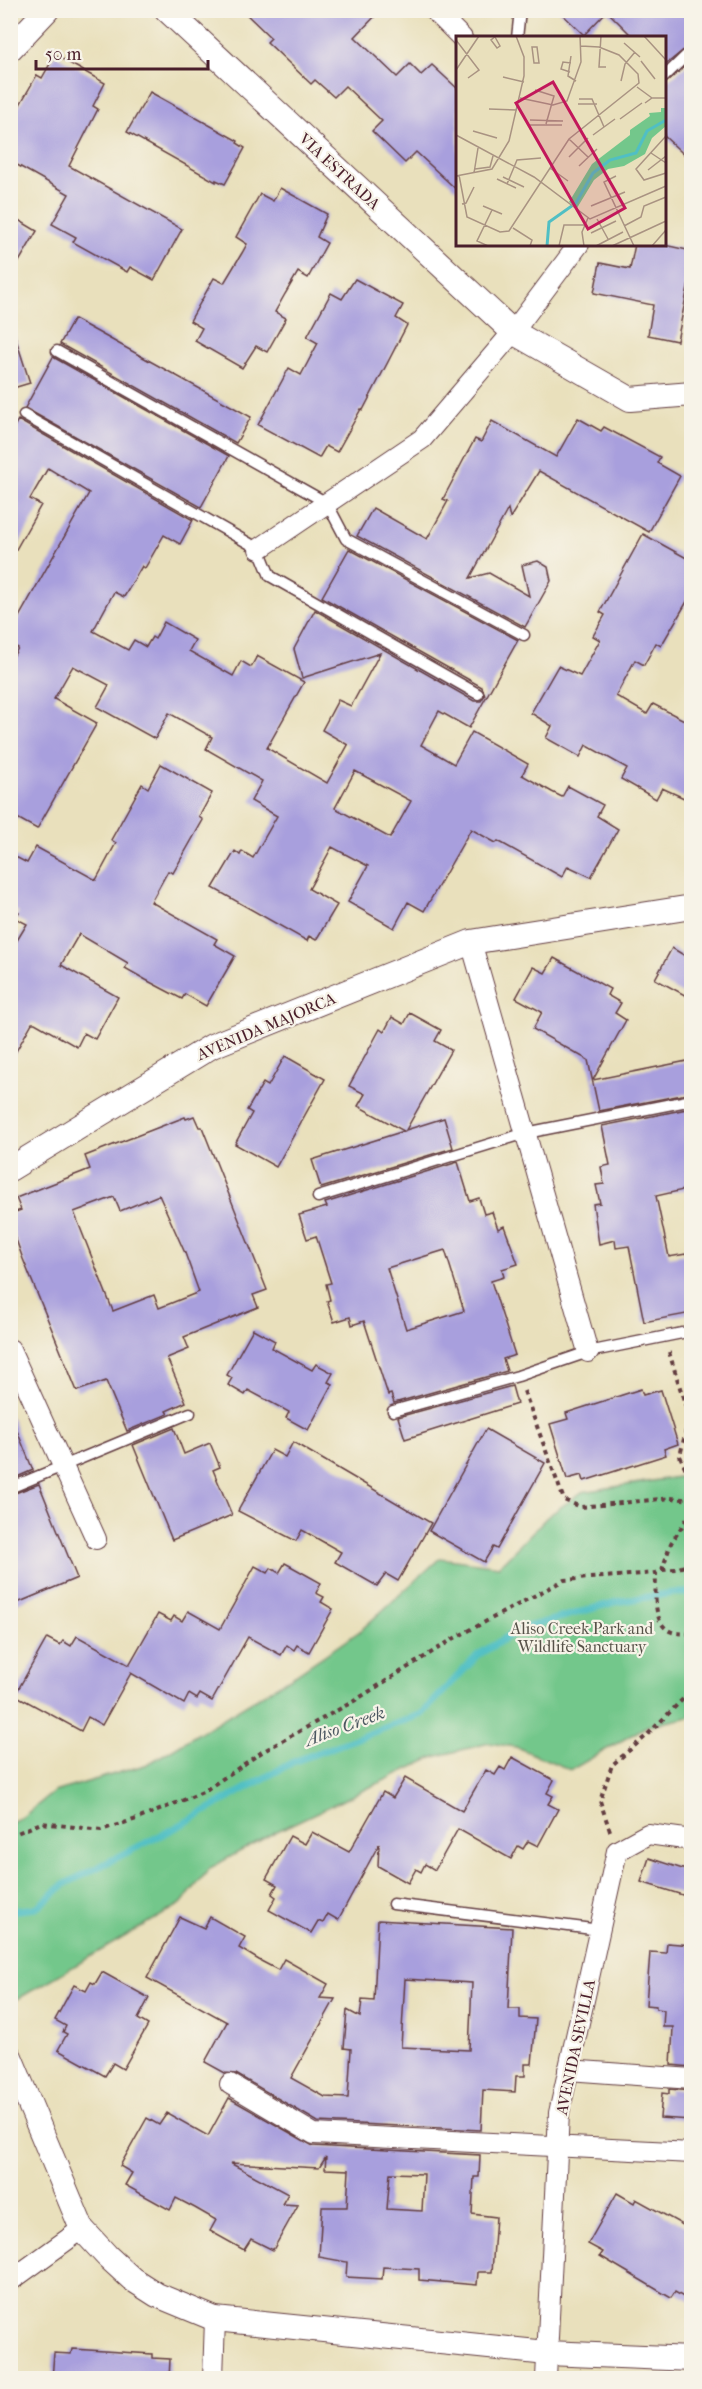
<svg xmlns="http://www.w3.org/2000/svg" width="702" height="2389" viewBox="0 0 702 2389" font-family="'IM FELL French Canon',serif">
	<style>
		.green { fill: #73c78b; stroke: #5e735b; stroke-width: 1.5 }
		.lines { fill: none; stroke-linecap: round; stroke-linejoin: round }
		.stream { stroke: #50bfc4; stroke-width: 7 }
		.building { fill: #a89fdd; fill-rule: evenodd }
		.service-casing { stroke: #623c41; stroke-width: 13 }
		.minor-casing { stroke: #623c41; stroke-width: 22 }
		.tertiary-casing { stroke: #623c41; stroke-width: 26 }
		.path { stroke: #623c41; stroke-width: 4; stroke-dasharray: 4.5 4.5; stroke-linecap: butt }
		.service { stroke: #fff; stroke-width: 10 }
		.minor { stroke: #fff; stroke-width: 20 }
		.tertiary { stroke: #fff; stroke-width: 24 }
		.labels { text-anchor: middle; stroke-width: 4.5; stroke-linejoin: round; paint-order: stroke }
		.street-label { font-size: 16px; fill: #4a1f2b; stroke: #f7f3e8 }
		.park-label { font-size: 16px; fill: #565148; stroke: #f7f3e8 }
		.water-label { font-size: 18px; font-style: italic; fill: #4c5761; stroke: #f7f3e8 }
		.inset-river { fill: none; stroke: #50bfc4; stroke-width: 3 }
		.inset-road { fill: none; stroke: #a99382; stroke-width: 1.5 }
		.view { fill: #c2185b; fill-opacity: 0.15; stroke: #c2185b; stroke-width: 3 }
		.inset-edge { fill: none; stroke: #4a1f2b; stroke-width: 3 }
	</style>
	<rect width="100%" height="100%" fill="#f7f3e8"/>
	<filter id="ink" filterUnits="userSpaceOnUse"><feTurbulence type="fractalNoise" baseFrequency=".0167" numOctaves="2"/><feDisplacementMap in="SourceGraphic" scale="12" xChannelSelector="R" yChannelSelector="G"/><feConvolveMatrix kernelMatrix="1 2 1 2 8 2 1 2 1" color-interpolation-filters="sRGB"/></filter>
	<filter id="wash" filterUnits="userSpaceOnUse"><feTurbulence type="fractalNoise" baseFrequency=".008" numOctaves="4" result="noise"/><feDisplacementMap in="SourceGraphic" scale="24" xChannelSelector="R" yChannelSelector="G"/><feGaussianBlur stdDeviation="1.35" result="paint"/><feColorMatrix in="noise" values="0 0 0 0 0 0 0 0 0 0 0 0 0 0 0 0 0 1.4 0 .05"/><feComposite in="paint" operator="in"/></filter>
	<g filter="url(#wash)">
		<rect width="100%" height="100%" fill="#e9e0bc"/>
		<path class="green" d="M691,1475V1717L647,1726L571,1770L516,1747L489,1743L434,1757L275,1832L210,1868L181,1904L16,2000L10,1987L11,1823L20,1819L54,1792L148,1764L295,1675L360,1631L440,1558L499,1566L547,1517L582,1492Z"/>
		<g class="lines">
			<path class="stream" d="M10,1911L36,1908L65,1884L177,1827L293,1762L422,1714L478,1655L520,1629L616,1602L673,1593H692"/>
		</g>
		<g id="blocks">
			<g class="building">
				<path d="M242,10H381L355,37L397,77L410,64L421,75L432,65L458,89V191L416,152L405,163L372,131L382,121L345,86L334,97L315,80L311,84L267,42L271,38Z"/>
				<path d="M558,10H692V43L664,66V38H634L607,11L584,35Z"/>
				<path d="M55,55L105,83L93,106L98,109L69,166L182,229L154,280L130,267L127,272L73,242L76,237L52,224L69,194L10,161V122L37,75L42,78Z"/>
				<path d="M692,61V162L664,136V84Z"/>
				<path d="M150,92L238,141L237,143L245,148L225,184L216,180V182L127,132Z"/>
				<path d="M280,188L327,214L317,237L327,243L308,278L298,272L285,294L275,312L286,318L267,352L256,346L242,368L195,341L202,328L190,321L214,278L224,283L242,253L247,244L236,237L260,194L273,201Z"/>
				<path d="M10,215L37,231L10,277Z"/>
				<path d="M635,244H660L692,251V283L689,282L677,341L648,335L653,305L594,293L600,263L630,269Z"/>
				<path d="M355,279L403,305L396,318L407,325L363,410L361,409L337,452L326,446L319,458L258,425L289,368L301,375L318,343L307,337L331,293L342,299Z"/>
				<path d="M74,319L251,417L236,443L60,344Z"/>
				<path d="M14,333L30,383L10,389V334Z"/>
				<path d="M53,357L229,456L201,507L25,408Z"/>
				<path d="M578,418L601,431L604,427L660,457L657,463L680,476L649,532L539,471L510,518L508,509L470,578L489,573L529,596L522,565L538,561L548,567L551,581L525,627L357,536L373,508L427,539L448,501L443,499L464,459L475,439L481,442L492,421L556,457Z"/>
				<path d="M18,420L193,520L180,544L164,535L145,568L142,566L124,597L114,592L93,631L128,650L134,640L146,647L152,637L155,639L164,622L195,640L189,651L233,676L241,661L251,667L257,656L304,682L267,748L327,783L348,745L322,730L338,700L351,706L380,653L302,678L294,649L315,610L474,701H481L485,695L482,687L322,597L349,549L518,640L469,728L439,711L421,745L454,764L472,732L528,764L522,775L552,792L562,797L568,786L603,805L597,816L618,829L591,877L568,866L562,877L498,841L496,843L471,829L424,911L408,902L394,928L348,902L368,866L332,847L309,889L337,905L316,940L309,936L307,941L213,888L235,851L240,855L242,851L253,858L277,816L251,801L262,781L206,749L212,737L169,713L155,739L97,707L109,685L73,666L54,699L97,723L37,829L10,814V662L18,648L10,643V633L89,493L48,468L30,499L41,505L10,560V434ZM355,771L411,801L390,838L335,808Z"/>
				<path d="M643,534L692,561V593L661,646L656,643L644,665L635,660L616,696L647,714L653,704L692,724V785L684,798L662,788L656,799L621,779L627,768L586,745L580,757L546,738L552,726L531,713L558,666L580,676L600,640L593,636L605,615L600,612Z"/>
				<path d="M161,764L212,793L199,817L203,820L173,873L168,871L151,902L217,939L214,944L235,956L206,1006L185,994L182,999L146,980L125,968L128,963L79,934L61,965L118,997L95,1039L84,1033L77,1047L35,1023H32L10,1062V952L27,924L15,918L19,912L10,908V854L27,863L36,847L96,880L116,843L111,840L142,784L148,788Z"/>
				<path d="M672,948L692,960V999L655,979Z"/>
				<path d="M554,958L610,989L607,995L621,1003L615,1013L626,1020L593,1080L692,1060V1093L599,1111L588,1060L533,1029L542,1012L516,998L533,967L545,973Z"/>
				<path d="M410,1013L441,1030L435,1041L451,1050L406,1130L444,1118L453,1148L321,1188L312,1160L404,1131L358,1106L365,1094L349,1086L380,1029L384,1032L392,1017L404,1024Z"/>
				<path d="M285,1056L325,1079L276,1167L235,1144L252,1113L247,1110L263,1083L268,1086Z"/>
				<path d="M692,1108V1188L656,1196L669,1257L692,1253V1313L644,1322L629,1246L616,1248L615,1240L599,1244L593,1204L600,1203L596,1185L604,1184L601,1167L610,1165L602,1126Z"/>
				<path d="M194,1116L199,1127H202L267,1290L253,1295L258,1307L184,1337L189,1349L167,1358L186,1402L166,1411L168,1414L127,1431L106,1381L77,1391L23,1259L10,1223V1214L21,1210L16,1198L90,1169L85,1156L185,1117L186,1119ZM159,1195L185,1253L199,1292L159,1308L154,1295L113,1311L74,1212L114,1197L120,1211Z"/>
				<path d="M458,1162L470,1201L479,1198L484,1214L492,1212L498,1229L504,1226L518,1264L502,1269L504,1277L491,1281L515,1355L503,1359L507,1371L394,1403L391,1394L388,1395L364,1321L352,1325L350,1317L334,1322L327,1301L330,1300L326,1284L331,1283L316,1236L307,1239L299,1215L327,1207L325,1203ZM445,1250L464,1311L406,1329L387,1268Z"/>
				<path d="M253,1329L275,1341L272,1348L312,1370L316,1364L333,1373L328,1382L333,1384L308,1430L286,1418L289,1412L248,1390L245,1395L228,1385L232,1378L227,1375Z"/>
				<path d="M512,1386L517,1404L405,1439L398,1417Z"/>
				<path d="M641,1389L643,1395L661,1390L678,1444L664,1449L666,1455L584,1481L582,1475L567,1479L550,1424L568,1419L566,1413Z"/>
				<path d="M11,1416L33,1470L10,1480V1417Z"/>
				<path d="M174,1428L184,1454L210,1443L220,1467L213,1470L232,1515L172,1540L133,1445Z"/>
				<path d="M486,1429L545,1463L497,1549L493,1547L484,1562L429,1531Z"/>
				<path d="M293,1442L431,1523L398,1581L386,1574L377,1586L335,1562L341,1552L311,1535L302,1530L296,1541L238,1511L272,1450L285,1457Z"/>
				<path d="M39,1484L77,1578L10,1606V1495Z"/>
				<path d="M285,1563L321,1583L316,1593L324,1597L321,1602L333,1609L309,1652L297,1645L294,1650L287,1645L281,1655L248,1637L212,1701L200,1694L197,1699L189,1694L184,1704L131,1673L102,1725L88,1717L81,1731L15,1695L47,1638L60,1645L63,1641L71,1646L77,1636L129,1665L158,1614L171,1621L174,1616L182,1621L188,1611L220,1629L255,1566L268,1573L271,1568L279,1573Z"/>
				<path d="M512,1757L554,1780L547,1793L553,1796L548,1804L558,1809L538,1846L528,1841L523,1849L518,1846L511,1859L458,1829L435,1870L425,1864L421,1872L416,1869L408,1883L378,1866L379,1844L338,1920L328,1914L323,1923L318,1921L311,1933L269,1910L276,1897L272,1894L277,1885L266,1879L290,1836L305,1844L312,1832L349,1852L383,1792L393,1798L405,1778L462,1811L486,1770L495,1775L500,1767L505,1770Z"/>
				<path d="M649,1858L692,1872V1898L641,1882Z"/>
				<path d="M180,1917L204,1928L210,1917L245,1937L239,1948L259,1960L278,1970L284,1959L328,1984L320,1998L335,1999L291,2078L325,2097L348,2098L351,2049L344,2048L347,2010L360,2017L362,2000L374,2001L378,1920L512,1928L508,2009H520V2018L536,2019L532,2064H525V2076H516L515,2092L483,2090L481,2130L318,2122L236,2074L225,2073L205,2062L227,2022L147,1978ZM405,1979L472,1983L469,2050L401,2047Z"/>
				<path d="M667,1943L692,1945V2067L671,2065L673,2027H663L664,2010L656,2009V2006L646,2005L650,1952L666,1953Z"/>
				<path d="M102,1972L149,1998L138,2019L148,2025L123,2069L113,2063L105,2076L58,2050L67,2034L63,2032L66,2026L55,2020L74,1985L86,1991L91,1982L95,1984Z"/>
				<path d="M669,2089L692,2091V2120L660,2118L662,2093L669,2094Z"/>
				<path d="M229,2098L313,2146L480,2155L479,2177H474L472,2214L496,2217L492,2272H478L477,2285L419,2280V2269L383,2267L382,2279L346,2277L347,2262L319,2257L322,2207H347L349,2170L325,2169L326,2157L319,2168L230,2163L288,2194L282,2204L298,2205L273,2250L251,2239L244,2250L210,2231L216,2220L195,2208L176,2198L170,2210L125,2185L132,2173L120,2166L147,2118L159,2125L167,2113L208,2136ZM390,2173L424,2174L422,2211L387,2209Z"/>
				<path d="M617,2193L634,2203L636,2199L692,2230V2302L675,2292L671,2298L644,2282L600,2256L603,2252L588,2244Z"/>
				<path d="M72,2349L152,2354V2358L170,2359L169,2379H52L54,2353L71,2354Z"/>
			</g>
		</g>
	</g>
	<g filter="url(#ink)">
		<use href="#blocks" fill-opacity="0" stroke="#623c41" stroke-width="1.5"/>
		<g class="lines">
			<defs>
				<g id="service">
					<path d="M517,38L520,10"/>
					<path d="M664,77L692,50"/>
					<path d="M57,351L327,503L346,539L524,635"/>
					<path d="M24,415L259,549L270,576L478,694"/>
					<path d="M318,1197L526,1133L692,1100"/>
					<path d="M393,1411L518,1376L588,1352L692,1331"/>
					<path d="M10,1488L190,1413"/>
					<path d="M393,1904L600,1930"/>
				</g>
				<g id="minor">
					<path d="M434,10L462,38"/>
					<path d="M259,549L422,439L513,332L579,244"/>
					<path d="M471,942L588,1352"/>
					<path d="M10,1349L96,1539"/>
					<path d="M568,2070L692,2079"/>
					<path d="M230,2084L314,2134L692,2153"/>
					<path d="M10,2281L82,2229"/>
					<path d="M213,2378L215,2319"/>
					<path d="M546,2378L559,2113L617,1851L648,1834L692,1840"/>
				</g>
				<g id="tertiary">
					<path d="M167,10L513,332L630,399L692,394"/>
					<path d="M10,49L47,10"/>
					<path d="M10,1169L212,1046L471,942L692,907"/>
					<path d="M10,2057L82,2229L107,2256L132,2279L157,2295L215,2319L547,2353L692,2359"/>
				</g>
			</defs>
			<use href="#service" class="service-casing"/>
			<use href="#minor" class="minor-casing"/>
			<use href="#tertiary" class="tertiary-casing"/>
			<g class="path">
				<path d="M669,1352L689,1417L680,1456L692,1483"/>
				<path d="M524,1391L564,1500L581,1507L671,1498L692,1500"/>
				<path d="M692,1511L671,1543L662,1570L656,1573C656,1591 651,1624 672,1632C678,1634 685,1633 692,1634"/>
				<path d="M662,1570L676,1569L692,1563"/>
				<path d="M610,1831L600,1801L612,1765L645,1737L692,1690"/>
				<path d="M10,1836L41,1823L101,1830L140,1818L203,1792L262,1752L354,1701L453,1639L564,1580L656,1573"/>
			</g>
			<use href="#service" class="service"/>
			<use href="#minor" class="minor"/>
			<use href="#tertiary" class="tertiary"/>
		</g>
	</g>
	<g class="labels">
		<g class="street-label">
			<text transform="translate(340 171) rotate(43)" y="6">VIA ESTRADA</text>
			<text transform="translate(266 1026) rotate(-23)" y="6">AVENIDA MAJORCA</text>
			<text transform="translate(575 2047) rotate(-78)" y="6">AVENIDA SEVILLA</text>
		</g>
		<g class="park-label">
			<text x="582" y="1634">Aliso Creek Park and<tspan x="582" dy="18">Wildlife Sanctuary</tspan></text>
		</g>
		<g class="water-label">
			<text transform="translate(345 1726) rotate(-20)" y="6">Aliso Creek</text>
		</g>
	</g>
	<g transform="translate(456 36)">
		<rect width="210" height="210" fill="#e9e0bc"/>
		<path d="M205,72H210V90L196,102L189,118L168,130L152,133L138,144L121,172L113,166L136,128L174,99V94L194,80L193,77L205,76Z" fill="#73c78b"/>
		<path class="inset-river" d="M91,210L93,186L120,167L137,137L154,124L180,117L191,95L210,84"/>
		<path class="inset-road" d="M145,0L143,31H150M188,0L210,24M39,1L44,10L41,12L35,4L40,0M0,4L23,34L12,42M168,7L184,21M76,11H81L83,27H78ZM115,20L112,40L120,45M185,25L199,43M0,34L23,0M114,36L105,33L107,26L115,27M47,41L68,46M165,45L169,28L179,16M181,51L196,62M79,54L98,60L90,88M64,62L97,69L111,65L125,26L124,0M123,63H136L148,91M189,67L196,62H210M122,68H141M33,73L61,74M164,83L186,67M74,84L107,85M74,89H106M17,95L41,102M0,99L78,141L134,183L210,150M137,99L159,83M210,100L180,133L188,144L210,137M113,103L132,121M195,117L210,127M113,121L132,102M123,130L141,113M94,132L112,145M19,133L34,131L37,120M192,134L210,120M18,137L22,112M3,139L11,181L44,196L53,195L113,103L183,47L182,38L163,19L143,11L125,10M0,140L36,133L53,105L68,40V21L60,0M160,140L148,146L178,210M47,141L68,151M41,143L60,152M51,148L61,124L85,122M0,151V170M6,168L10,167L18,151M27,170L46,178M135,170L169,156M141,183L152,203M168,190L185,181L188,170L210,161M57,192L76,204L74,210M135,197L160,185M32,210L21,205L36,174M103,210L108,189H129M128,210L126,196L132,182M140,210L167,196M156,210L210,185M196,210L210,194"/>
		<path class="view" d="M97,46L169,172L132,193L60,67Z"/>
		<rect width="210" height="210" class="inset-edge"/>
	</g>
	<rect width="702" height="2389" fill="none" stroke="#f7f3e8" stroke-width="36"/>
	<path d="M36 60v9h172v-9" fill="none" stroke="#4a1f2b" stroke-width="3"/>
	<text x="45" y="60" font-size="18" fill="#4a1f2b" stroke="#f7f3e8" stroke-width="4.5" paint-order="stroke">50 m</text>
</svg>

☆ ☆ ☆ ☆ ☆

Every line in the records above that contains the word "userSpaceOnUse" is to be copied out.

Written reply:
	<filter id="ink" filterUnits="userSpaceOnUse"><feTurbulence type="fractalNoise" baseFrequency=".0167" numOctaves="2"/><feDisplacementMap in="SourceGraphic" scale="12" xChannelSelector="R" yChannelSelector="G"/><feConvolveMatrix kernelMatrix="1 2 1 2 8 2 1 2 1" color-interpolation-filters="sRGB"/></filter>
	<filter id="wash" filterUnits="userSpaceOnUse"><feTurbulence type="fractalNoise" baseFrequency=".008" numOctaves="4" result="noise"/><feDisplacementMap in="SourceGraphic" scale="24" xChannelSelector="R" yChannelSelector="G"/><feGaussianBlur stdDeviation="1.35" result="paint"/><feColorMatrix in="noise" values="0 0 0 0 0 0 0 0 0 0 0 0 0 0 0 0 0 1.4 0 .05"/><feComposite in="paint" operator="in"/></filter>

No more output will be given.